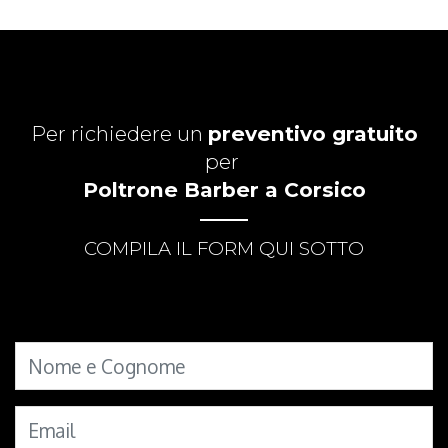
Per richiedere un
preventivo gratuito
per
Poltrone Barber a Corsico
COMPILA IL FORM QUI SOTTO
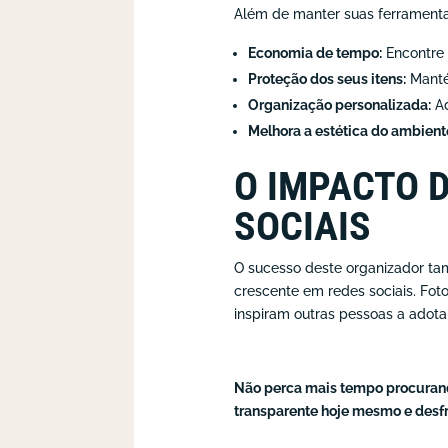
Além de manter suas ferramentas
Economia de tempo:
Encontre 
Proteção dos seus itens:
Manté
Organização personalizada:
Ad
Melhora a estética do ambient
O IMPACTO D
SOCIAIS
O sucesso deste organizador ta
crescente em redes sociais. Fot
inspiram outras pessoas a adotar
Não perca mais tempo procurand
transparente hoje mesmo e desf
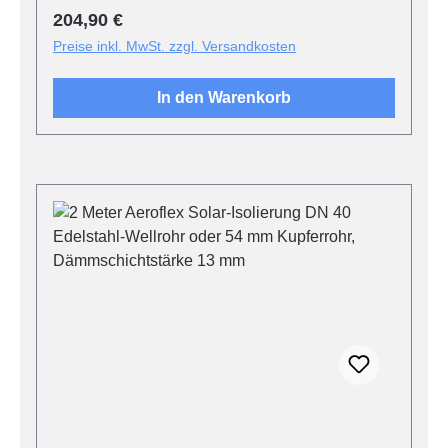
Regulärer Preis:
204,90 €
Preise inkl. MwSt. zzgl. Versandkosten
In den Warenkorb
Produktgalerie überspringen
........
● **TASK DESCRIPTION**
No picture is to be included when the lines from the one containing "crescente em redes sociais. Fot" through the end of the material above are output exactly; nothing else is written.

● **OUTPUT FOR THIS TASK**
crescente em redes sociais. Fot
inspiram outras pessoas a adotar
Não perca mais tempo procurand
transparente hoje mesmo e desf
Regulärer Preis:
204,90 €
Preise inkl. MwSt. zzgl. Versandkosten
In den Warenkorb
Produktgalerie überspringen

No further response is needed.